A couple of years ago I made what could be considered a “gold mine” find.
Stuffed away in a basement bin were a series of crumpling audio cassettes of lessons I had recorded with my late guitar teacher, Lou, dating back to the late 1980s. I feared trying to play them because of their visible frailty. But thanks to the help of a gifted audiophile friend, I was able to transfer each of the tapes―roughly eight hours in total―to digital files, thus ensuring their preservation and access.

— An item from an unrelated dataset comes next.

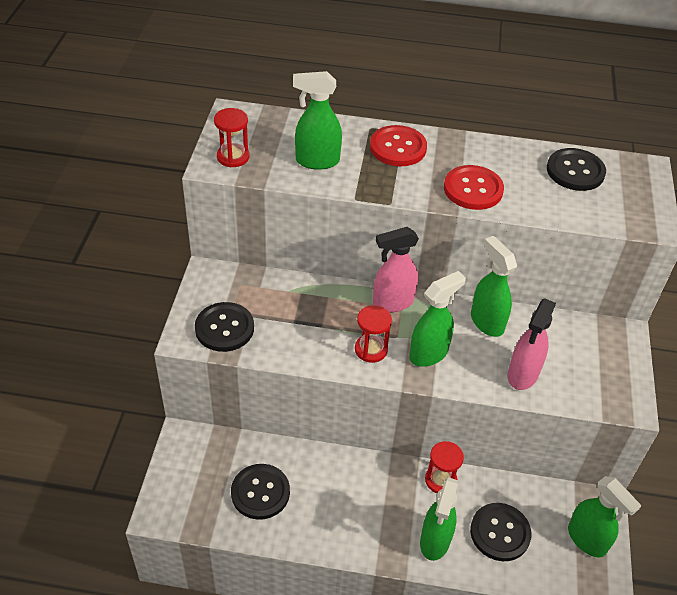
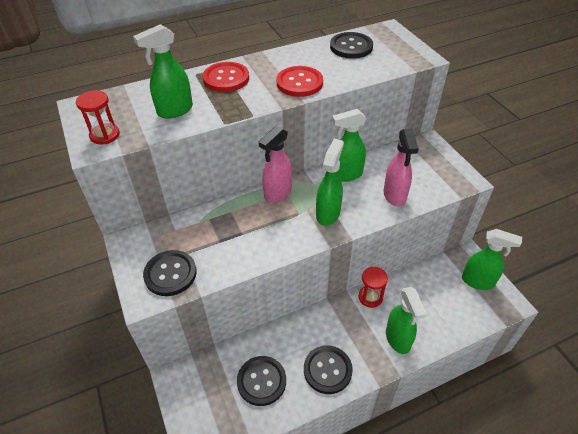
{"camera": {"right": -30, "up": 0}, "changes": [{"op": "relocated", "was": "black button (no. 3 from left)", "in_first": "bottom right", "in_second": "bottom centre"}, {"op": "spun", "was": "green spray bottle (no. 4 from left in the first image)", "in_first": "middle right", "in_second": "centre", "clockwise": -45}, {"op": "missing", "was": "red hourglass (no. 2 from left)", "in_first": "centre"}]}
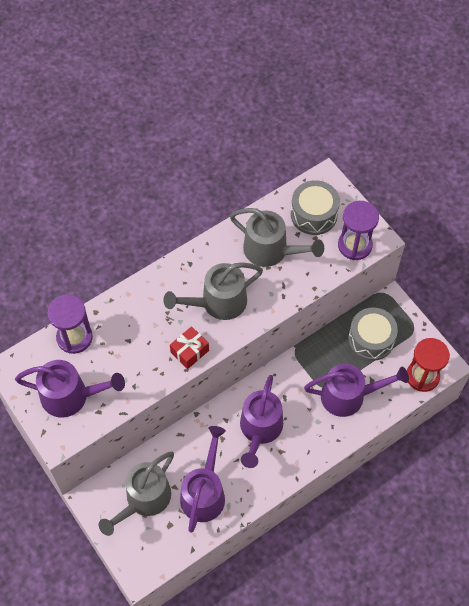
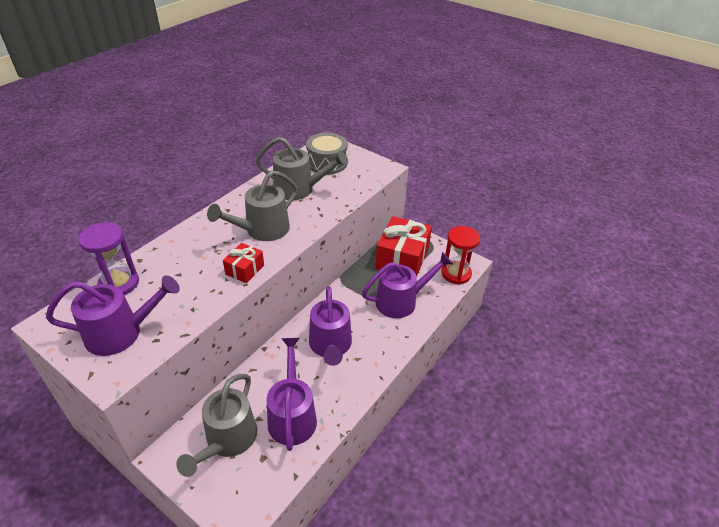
{"camera": {"right": -20, "up": -20}, "changes": [{"op": "exchanged", "was": "grey drum (no. 2 from left)", "now": "red gift (no. 2 from left)", "in_first": "middle right", "in_second": "centre"}, {"op": "missing", "was": "purple hourglass (no. 2 from left)", "in_first": "middle right"}]}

Finding the tapes was a classic “OMG” moment. Listening to them has been nothing short of enlightening. It’s been an opportunity to revisit my lessons and the essence of the instruction I received from a long-lost master—a man I greatly admired and loved as a friend. Listening to the tapes, it’s amazing to recall Lou’s original guidance and hear it delivered in his inimitable style. (It’s more amazing to learn how much I forgot!)
So who was Lou?
That would be Lou Sosa―a master guitarist, teacher, painter, collector, philosopher, and entrepreneur. Lou was your classic little Italian-American guy from Brooklyn. He was a top New York-area jazz guitarist in the 50s and 60s (albeit largely unheralded) and a close friend of players like Chuck Wayne and Wes Montgomery. Lou was a fan of great guitarists across musical genres. He often talked enthusiastically about players ranging from Andres Segovia to Larry Carlton.
Sadly, Lou’s days were dwindling at the time I studied with him. He was dying of cancer. What’s more, his hands were wrenched with arthritis. He had difficulty forming chords and playing lines. He would visibly and audibly grimace every time he played. It never stopped him from teaching his devoted students.
Lou spiced up his guitar instruction with examples outside the world of music that were directly or indirectly applicable to it. He was a master of the analogy. One philosophy that I rediscovered listening to The Lou Sosa Tapes related to what he called “breath control” for guitarists.
In one particular lesson from 1989, we were focused on single-string lead playing, which he preferred to simply call picking. Months earlier we had worked on all the foundational modes, scales, and arpeggios. Now it was time to put it all together in creating melodic lines.
Lou’s instruction focused on a key thought: soloing was like “telling a story” through the instrument. The notes at your disposal in a given key were your vocabulary. Lou said, “use those ‘words’ to tell a story. And, very important, don’t forget to breathe.”
In response to my request for clarification, Lou launched into deadpan reply using a lowered, purely monotonic, staccato, Bensonhurst-tinged voice and a totally expressionless expression:
Lou demonstrated by picking out some beautiful lines on his D’Angelico Excel over the changes to I’ll Remember April―multiple, perfectly placed “breaths” included. Then he paused and reiterated: when you’re telling a story through the guitar, make sure you stop to inhale, to breathe in the middle of your soloing. And use different “inflections” throughout.
Breath control for singers means regulating the amount of air you take in to manage the qualities of sound, volume, pitch, and tone. Breath control for guitarists means occasionally pausing during your playing, and using those “breaths” to enhance the story you’re telling.
Years after Lou died, I learned of the classical composer Claude Debussy’s famous quote: “Music is the space between the notes.” Kind of like stopping to breathe during your improvisational playing. Exactly. It made me recall Lou’s guidance.
“Breath control” for guitarists was just one of many explanatory concepts this wonderful teacher set forth. To me, they were all valuable concepts that tied to the “thinking” side of playing. Having rediscovered The Lou Sosa Tapes, I can now think of them often.